Falk Balzer hält sich in seiner Doping-Affäre den Weg vor ein ordentliches Gericht offen, indem er die Schiedsgerichtsvereinbarung des Deutschen Leichtathletik-Verbandes (DLV) nicht akzeptiert. Das bestätigte DLV-Justiziarin Tanja Haug am Dienstag auf Anfrage des Sport-Informations-Dienstes: "Falk Balzer muss sich jetzt vor unserem Disziplinarausschuss verantworten.
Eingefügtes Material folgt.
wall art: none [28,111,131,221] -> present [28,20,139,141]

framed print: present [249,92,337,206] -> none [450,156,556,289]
Wenn ihm dessen Entscheidung nicht gefällt, kann er vor ein ordentliches Gericht ziehen." Zur Verhandlung vor dem DLV-Disziplinarausschuss kommt es erst nach Pfingsten.

Anders als rund 90 Prozent aller DLV-Kaderathleten verweigerte der Hürden-Weltcupsieger aus Jena, sich dem neuen Anti-Doping-Code des DLV zu unterwerfen. Dieser sieht den Weg vor das neu geschaffene unabhängige Schiedsgericht vor, über das künftig alle Dopingfälle geklärt werden sollen. Ein Einspruch ist dann nur noch vor dem internationalen Sportgerichtshof CAS in Lausanne möglich.
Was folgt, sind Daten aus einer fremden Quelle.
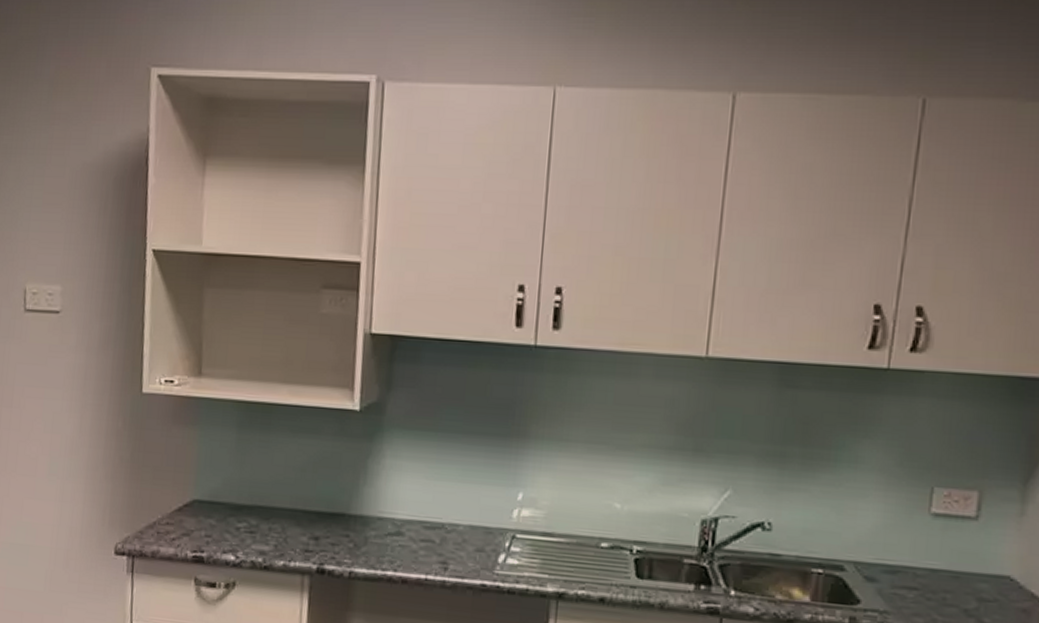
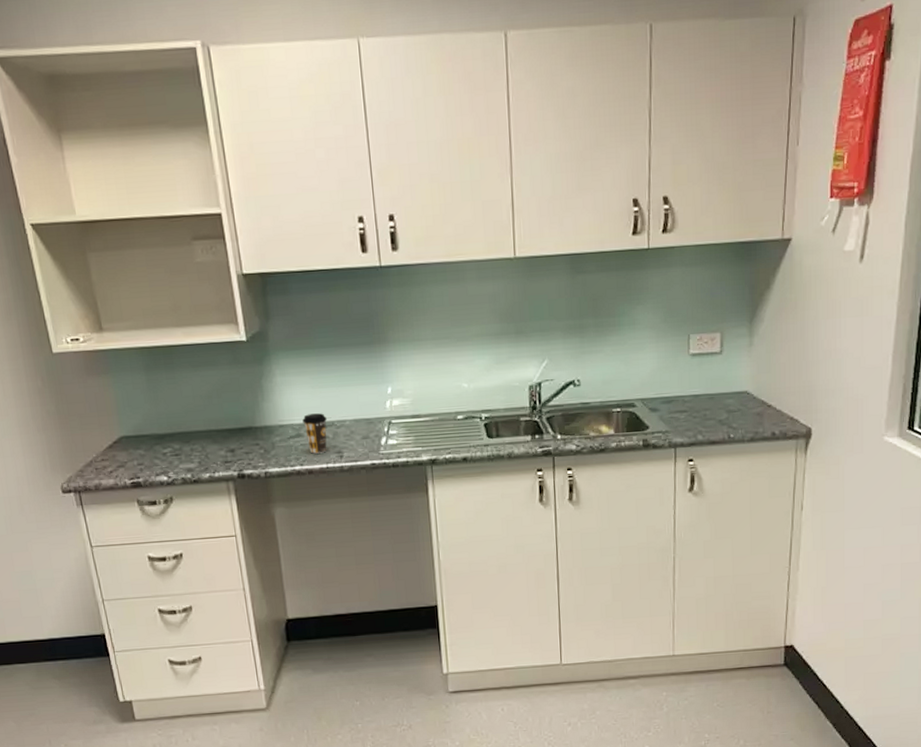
coffee cup: none [407,509,437,561] -> present [302,413,327,454]

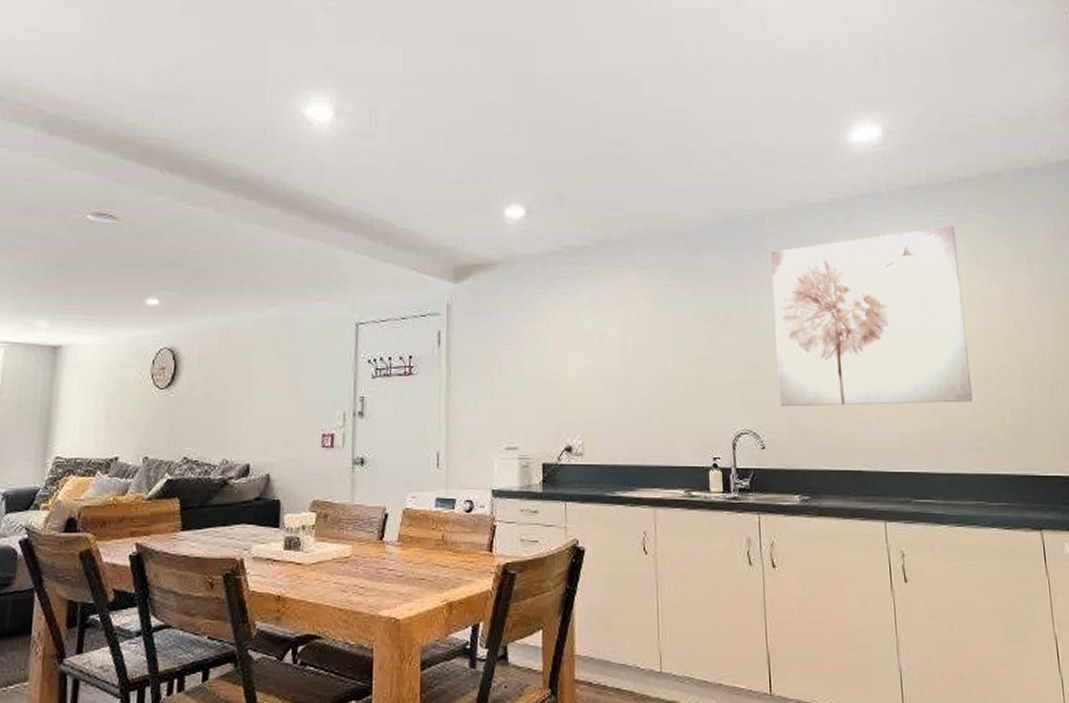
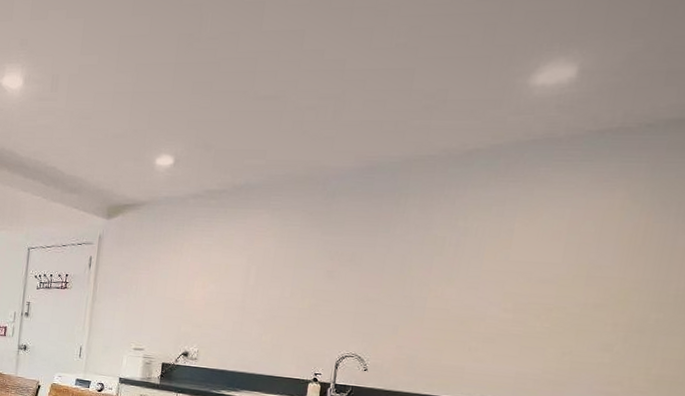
wall art: present [770,226,973,407] -> none [391,172,645,349]

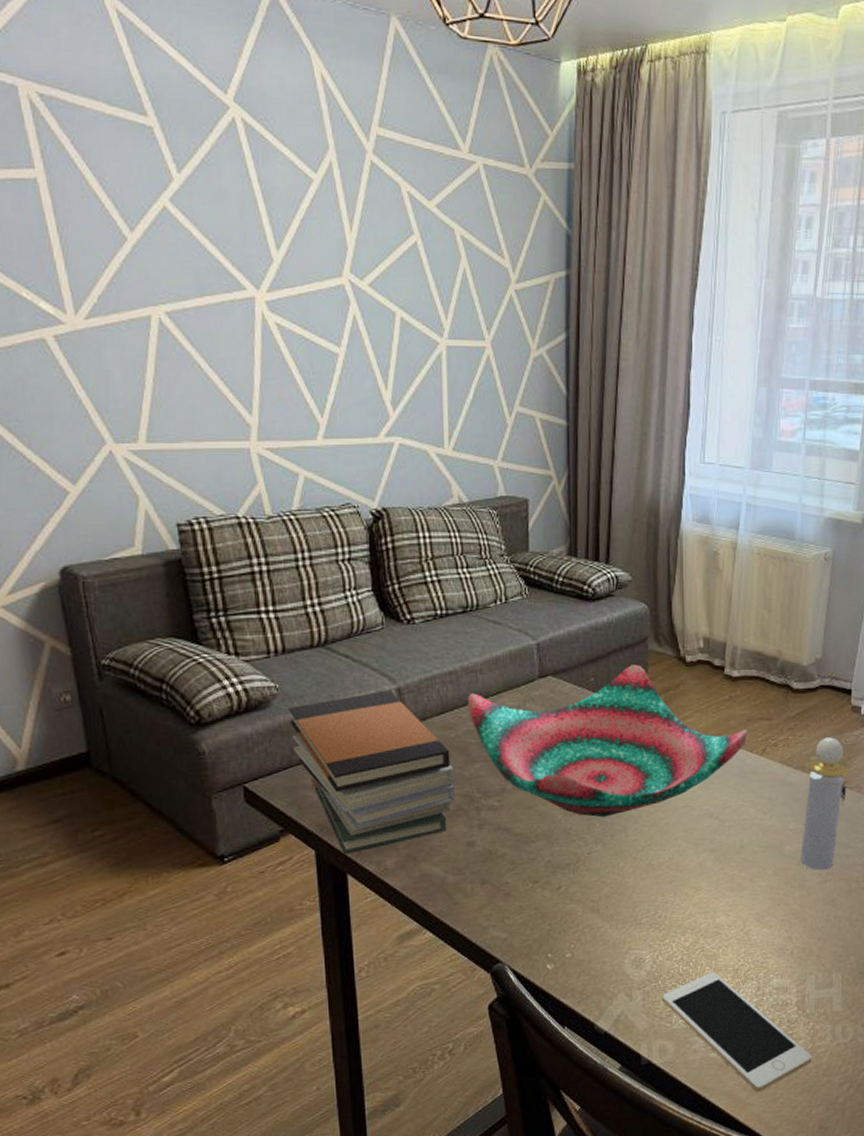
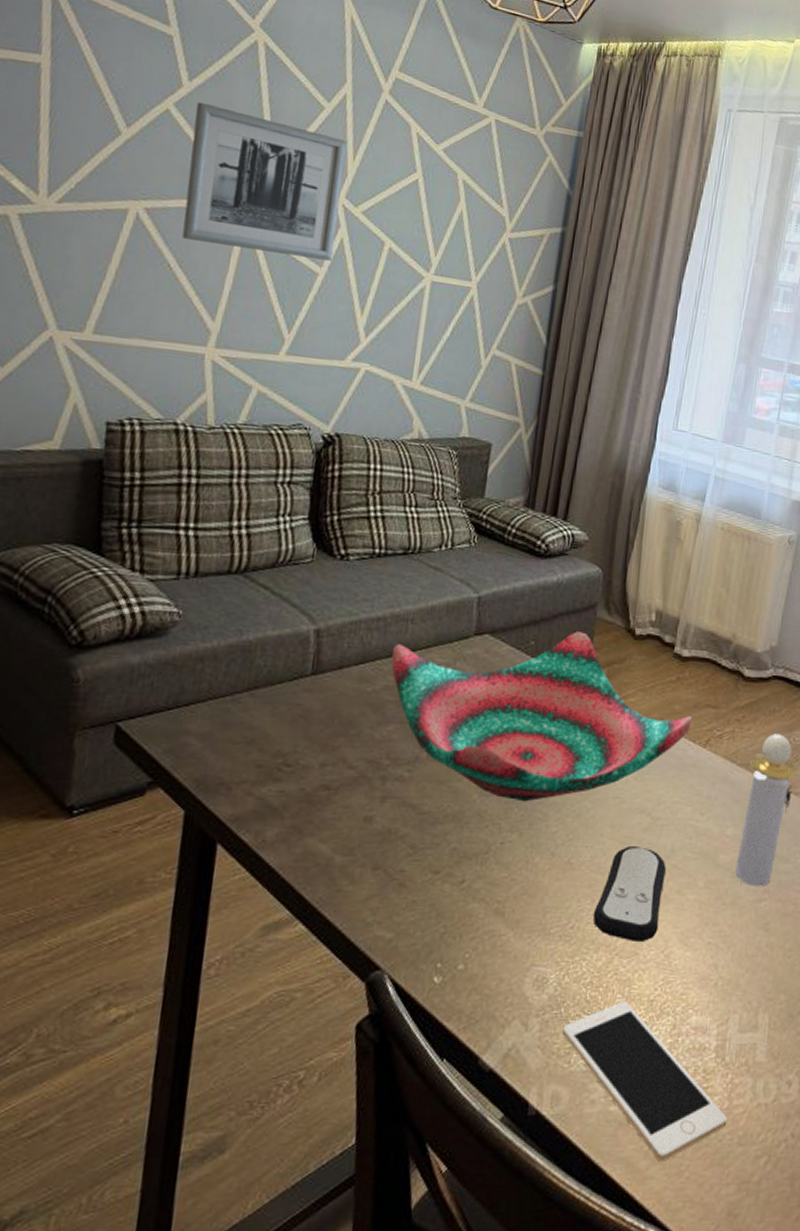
wall art: none [190,193,349,340] -> present [182,102,348,261]
book stack: present [288,690,455,855] -> none [184,630,364,819]
remote control: none [677,846,737,924] -> present [593,846,666,941]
In das Schiedsgericht schicken der Verband und der betroffene Athlet je einen Richter, die sich auf einen dritten unabhängigen Richter einigen müssen, der das Gremium komplettiert. Entscheidungen eines solchen Schiedsgerichts werden in Deutschland von staatlichen Gerichten akzeptiert. Dieter Baumann, der wie Balzer positiv auf die Muskelaufbausubstanz Nandrolon getestet worden war, gilt als vehementer Gegner des neuen Anti-Doping-Codes. Der 5000-Meter-Olympiasieger von Barcelona bezeichnete diesen als "Knebelung der Athleten", denen dadurch ihre Rechte geraubt würden.
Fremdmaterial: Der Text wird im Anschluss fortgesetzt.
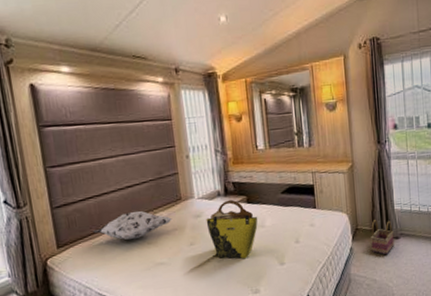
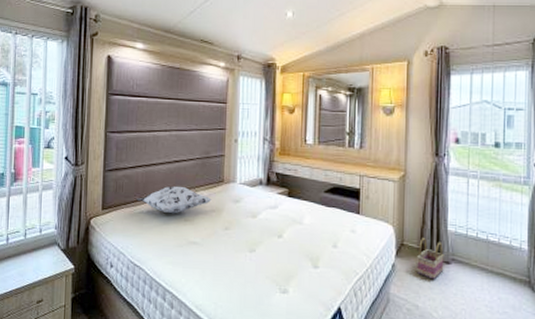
tote bag: present [206,199,258,259] -> none [244,190,297,254]

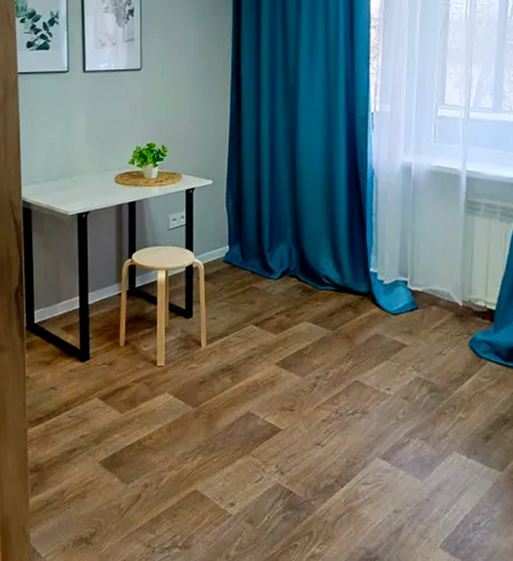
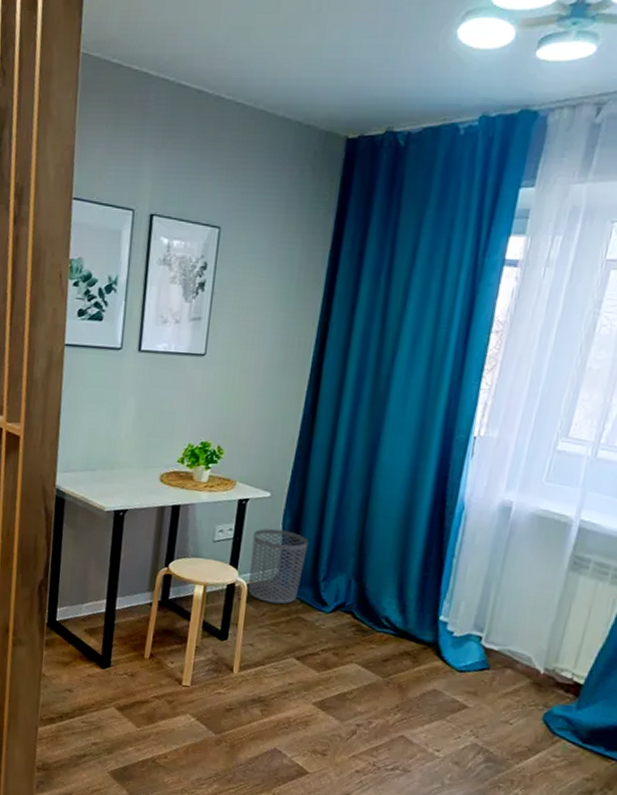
waste bin: none [203,211,251,278] -> present [248,528,309,604]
Wird die Schiedsgerichtsvereinbarung von einem Athleten - wie jetzt im Falle von Falk Balzer - nicht anerkannt, so kommt sein Fall vor einen Disziplinarausschuss, dem DLV-Justiziarin Haug vorsitzt. Falk Balzer war am 19. Januar im Training positiv getestet worden. Eine von ihm selbst in Auftrag gegebene DNA-Analyse bewies eindeutig, dass der untersuchte Urin von ihm stammt.